● **What is expected**
From the entries below, return exactly the lines beginning at the one that contains "18: (864, 492)" and ending at the one that contains "38: (866, 98)", both of them included, and only those lines.

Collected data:
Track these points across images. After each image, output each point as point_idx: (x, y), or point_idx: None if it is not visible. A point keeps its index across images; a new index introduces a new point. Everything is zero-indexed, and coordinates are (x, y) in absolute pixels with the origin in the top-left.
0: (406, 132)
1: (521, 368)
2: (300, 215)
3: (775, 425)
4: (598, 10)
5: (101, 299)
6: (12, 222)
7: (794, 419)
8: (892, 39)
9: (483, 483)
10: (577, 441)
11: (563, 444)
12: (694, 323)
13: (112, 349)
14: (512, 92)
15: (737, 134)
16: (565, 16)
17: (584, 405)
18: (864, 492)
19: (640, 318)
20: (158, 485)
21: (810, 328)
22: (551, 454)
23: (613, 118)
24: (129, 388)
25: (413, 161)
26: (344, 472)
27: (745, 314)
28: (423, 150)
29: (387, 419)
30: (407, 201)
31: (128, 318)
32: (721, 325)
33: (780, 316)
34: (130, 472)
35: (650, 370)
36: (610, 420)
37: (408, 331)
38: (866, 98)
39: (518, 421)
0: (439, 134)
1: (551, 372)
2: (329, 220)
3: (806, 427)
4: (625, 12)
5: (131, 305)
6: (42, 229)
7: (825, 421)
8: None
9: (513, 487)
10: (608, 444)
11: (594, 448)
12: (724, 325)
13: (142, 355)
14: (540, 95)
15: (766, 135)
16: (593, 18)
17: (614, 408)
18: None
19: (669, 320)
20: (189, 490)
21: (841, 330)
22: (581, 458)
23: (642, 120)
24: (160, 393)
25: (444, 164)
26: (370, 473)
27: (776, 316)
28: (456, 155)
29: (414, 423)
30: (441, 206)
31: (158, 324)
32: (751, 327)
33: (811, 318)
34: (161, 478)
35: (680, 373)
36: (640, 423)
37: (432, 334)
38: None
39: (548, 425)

● **Task result**
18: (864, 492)
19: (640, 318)
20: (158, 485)
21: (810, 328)
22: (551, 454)
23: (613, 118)
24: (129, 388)
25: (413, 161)
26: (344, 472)
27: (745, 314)
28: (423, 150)
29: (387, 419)
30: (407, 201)
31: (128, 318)
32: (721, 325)
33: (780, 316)
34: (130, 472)
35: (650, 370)
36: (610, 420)
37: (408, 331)
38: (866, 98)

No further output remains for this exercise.